The project is expected to process up to 320,000 tonnes of household, commercial and industrial waste per year. It will divert more than 7 million tonnes of waste from landfill over its lifetime and generate 203GWh of electricity annually – enough to power over 40,000 households.

The plant will be built at an existing landfill and quarry site by contractor AmeyCespa, which will operate the plant on completion. This will be AmeyCespa's largest waste project to date.

Known as the 'PPP' project, it is being developed by North Yorkshire County Council and City of York Council, alongside sponsors AmeyCespa, Aberdeen UK Infrastructure Partners and Equitix. GIB will provide long-term loan financing and an equity bridge loan alongside Nord/LB, Sumitomo Mitsui Banking, Siemens Bank, KfW-PIEX and the European Investment Bank (EIB). This is the first joint venture between GIB and EIB.

Features of the plant will include:
• A mechanical treatment facility that will recover metal, paper and plastic for recycling
• An onsite anaerobic digestion plant to treat organic waste which will generate around 8GWh of renewable electricity per year
• An energy-from-waste facility that will produce steam to feed an electricity generating turbine, generating 203GWh of electricity – enough to supply the equivalent of more than 40,000 homes.

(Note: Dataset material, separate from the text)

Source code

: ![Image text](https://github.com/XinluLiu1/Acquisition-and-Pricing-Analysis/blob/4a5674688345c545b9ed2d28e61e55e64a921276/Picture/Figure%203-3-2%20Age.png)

The project will process all of the residual waste from North Yorkshire County Council and the City of York with the remaining capacity of the plant used to process commercial and industry waste sourced by AmeyCespa.

'This project is an example of how local authorities can improve recycling and generate significant amounts of renewable power from household waste,' says Shaun Kingsbury, CEO of UK GIB.